Тут Загорский умолк и молчал примерно с минуту. Потом посмотрел на помощника. Взгляд его был задумчив.

– Когда я писал письмо амбаню, я использовал все свое красноречие, весь дипломатический навык, – сказал он. – Я намекнул, что руководство Желтуги в лице Фассе и Прокунина намерено в ближайшее же время покинуть прииск, а следом за ним потянутся и простые старатели. Думаю, для китайцев это прозвучало бы правдоподобно, они бы поверили и подождали еще, тем более, воевать они не любят.
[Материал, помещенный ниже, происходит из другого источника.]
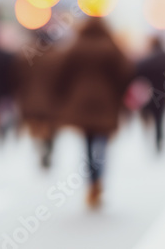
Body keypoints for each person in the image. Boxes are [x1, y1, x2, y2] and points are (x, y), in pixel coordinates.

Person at [54, 17, 130, 209]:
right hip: (106, 102)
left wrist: (66, 94)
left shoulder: (77, 46)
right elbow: (126, 71)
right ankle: (99, 179)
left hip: (82, 103)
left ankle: (91, 182)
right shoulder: (110, 46)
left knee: (87, 143)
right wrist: (118, 95)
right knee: (103, 141)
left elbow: (61, 72)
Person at [13, 29, 61, 170]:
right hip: (53, 100)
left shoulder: (26, 56)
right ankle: (47, 148)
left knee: (35, 127)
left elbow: (17, 78)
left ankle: (40, 146)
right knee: (51, 128)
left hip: (30, 99)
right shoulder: (57, 56)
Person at [136, 36, 165, 154]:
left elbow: (137, 70)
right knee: (160, 120)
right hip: (163, 94)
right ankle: (159, 142)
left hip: (149, 93)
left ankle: (148, 138)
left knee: (147, 117)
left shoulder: (148, 59)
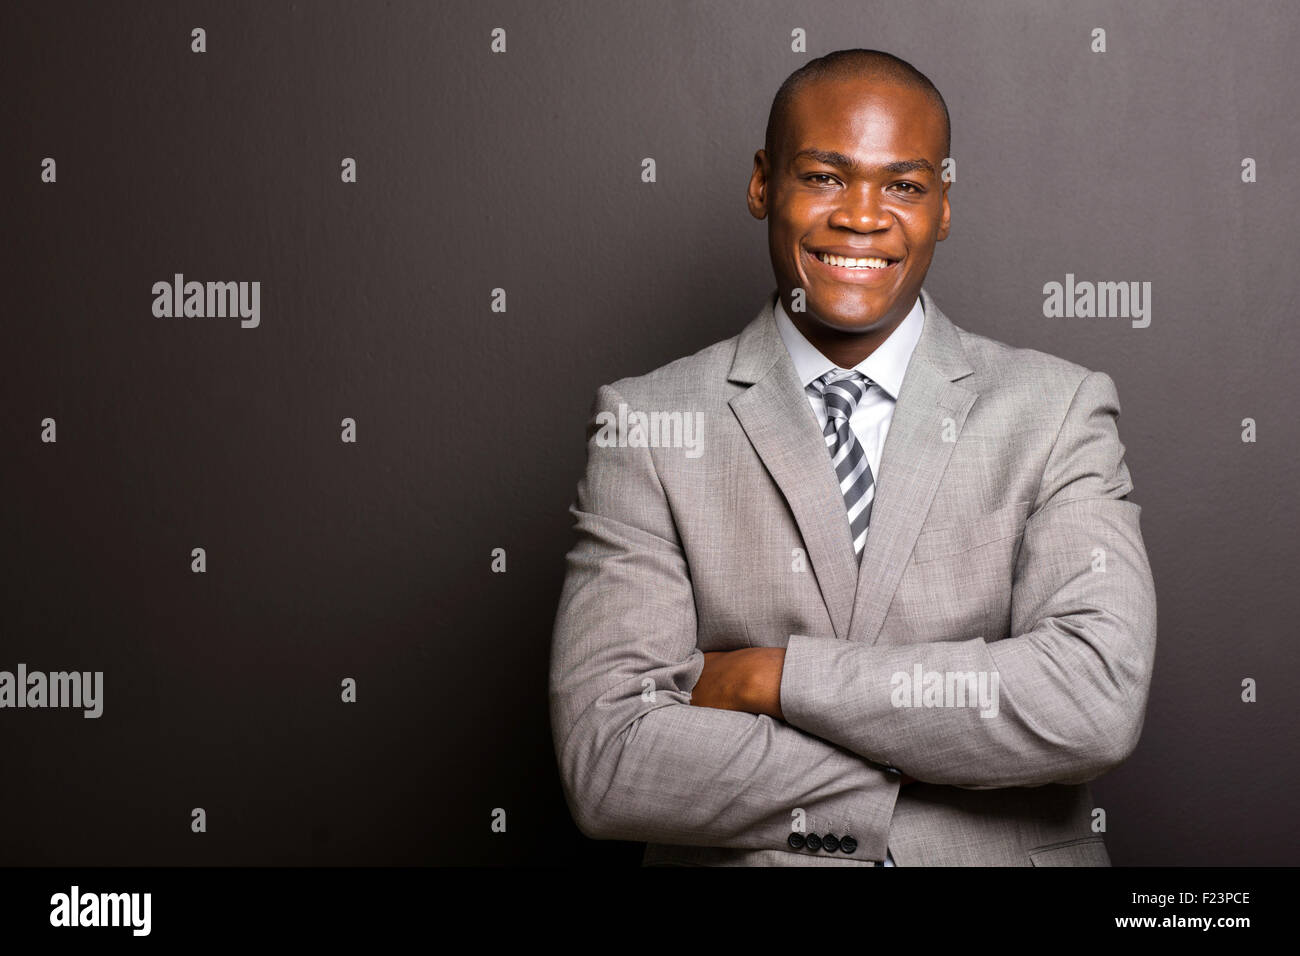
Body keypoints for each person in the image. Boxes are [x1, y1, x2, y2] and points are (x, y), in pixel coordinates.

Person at [548, 49, 1157, 866]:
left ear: (942, 205)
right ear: (764, 182)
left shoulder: (1058, 410)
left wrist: (777, 679)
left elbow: (1093, 700)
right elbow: (610, 759)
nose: (862, 217)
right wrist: (932, 765)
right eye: (826, 177)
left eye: (903, 185)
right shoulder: (649, 423)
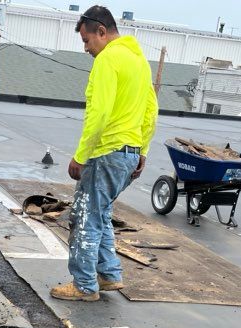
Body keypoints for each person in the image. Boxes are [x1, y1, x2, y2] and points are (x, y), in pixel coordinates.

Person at [51, 6, 158, 301]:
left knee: (85, 218)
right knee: (101, 213)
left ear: (101, 31)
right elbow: (151, 112)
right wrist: (142, 151)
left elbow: (98, 114)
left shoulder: (108, 59)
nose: (87, 49)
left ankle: (84, 285)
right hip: (129, 153)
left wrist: (81, 155)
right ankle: (109, 275)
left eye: (87, 41)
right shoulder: (139, 61)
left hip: (107, 152)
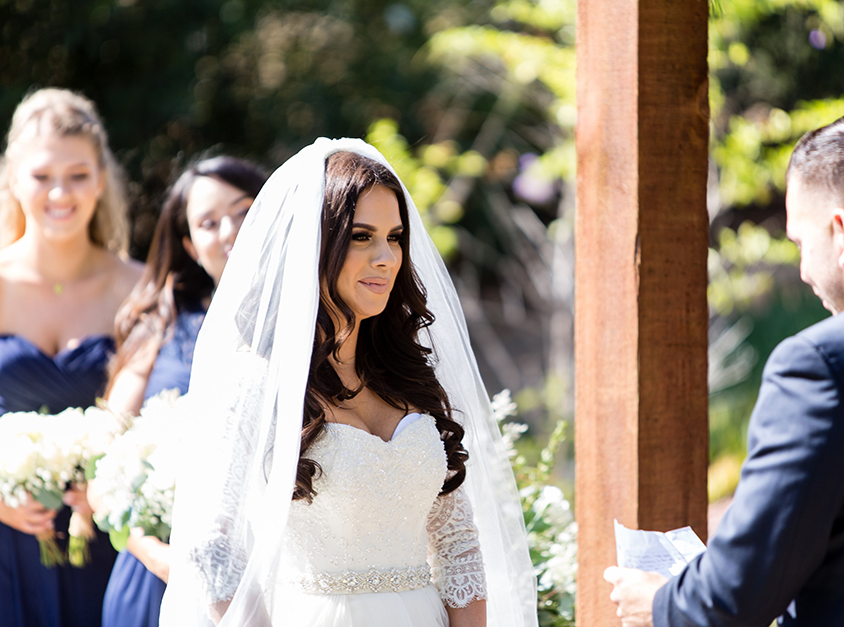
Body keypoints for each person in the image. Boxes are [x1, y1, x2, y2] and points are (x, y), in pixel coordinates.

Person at [158, 138, 538, 627]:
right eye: (362, 236)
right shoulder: (257, 381)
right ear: (315, 246)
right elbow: (213, 545)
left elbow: (457, 543)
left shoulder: (407, 375)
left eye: (395, 237)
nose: (386, 257)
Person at [605, 109, 844, 626]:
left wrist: (659, 603)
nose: (802, 271)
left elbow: (736, 597)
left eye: (800, 243)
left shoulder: (826, 365)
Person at [98, 156, 267, 627]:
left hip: (271, 574)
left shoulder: (319, 325)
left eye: (244, 209)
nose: (230, 230)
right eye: (209, 223)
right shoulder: (159, 327)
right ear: (191, 246)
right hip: (158, 578)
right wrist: (155, 555)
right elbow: (103, 463)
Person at [0, 88, 142, 627]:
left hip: (104, 532)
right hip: (6, 538)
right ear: (15, 179)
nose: (61, 192)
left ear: (101, 180)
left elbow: (156, 408)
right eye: (41, 176)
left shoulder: (138, 286)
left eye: (79, 174)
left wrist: (110, 484)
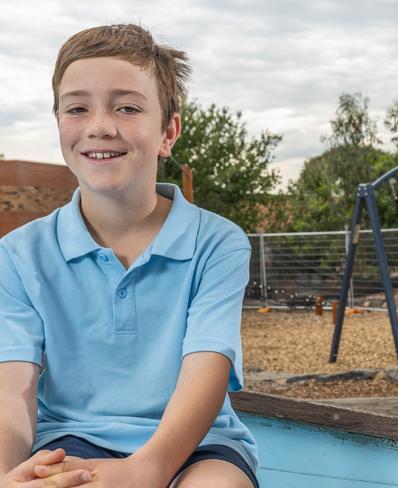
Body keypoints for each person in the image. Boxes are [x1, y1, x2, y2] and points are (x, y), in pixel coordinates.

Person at [0, 24, 258, 488]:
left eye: (128, 107)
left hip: (198, 446)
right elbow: (12, 390)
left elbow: (208, 366)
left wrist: (149, 468)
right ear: (59, 122)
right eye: (77, 107)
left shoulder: (217, 243)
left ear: (168, 131)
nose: (100, 126)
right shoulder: (19, 255)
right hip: (70, 439)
Но это сработало бы только в том случае, если бы Ван Юнь отправил мое письмо амбаню. А он ведь мог его и не отправить. Более того, от имени руководства Желтуги он мог написать свое собственное письмо, которое не только не остановит китайцев, а, напротив, спровоцирует скорое нападение. Тут начнется такая бойня, что Троянская война покажется легкой прогулкой. Вероятно, именно поэтому китайский староста решил просто скормить меня тиграм. Получилось бы – хорошо, нет – ничего страшного: все равно Желтуге остались считанные дни.

– Что же делать? – спросил Ганцзалин с тревогой, видно было, что слова господина он принял всерьез.

– Отправляйся в китайское поселение, найди там старосту Ван Юня и допроси. Если его уже нет, допроси менялу. Если и он сбежал, иди к Прокунину, расскажи ему то, что слышал от меня: пусть немедля готовит вывоз людей из Желтуги.